Your assignment: Reproduce the text of every row below line for line, without changing a word, and leave the pictures out of your copy.

>>>

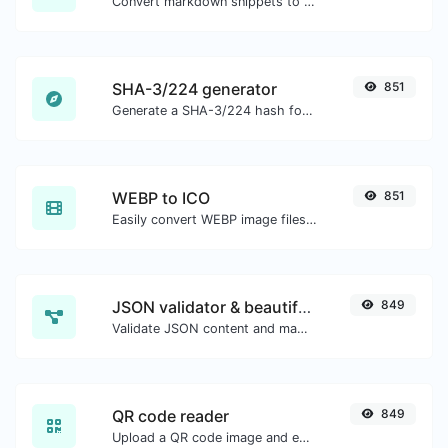
Convert markdown snippets to raw HTML code.
SHA-3/224 generator
851
Generate a SHA-3/224 hash for any string input.
WEBP to ICO
851
Easily convert WEBP image files to ICO.
JSON validator & beautifier
849
Validate JSON content and make it looks good.
QR code reader
849
Upload a QR code image and extract the data out of it.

<<<

The completed task:
Convert markdown snippets to raw HTML code.
SHA-3/224 generator
851
Generate a SHA-3/224 hash for any string input.
WEBP to ICO
851
Easily convert WEBP image files to ICO.
JSON validator & beautifier
849
Validate JSON content and make it looks good.
QR code reader
849
Upload a QR code image and extract the data out of it.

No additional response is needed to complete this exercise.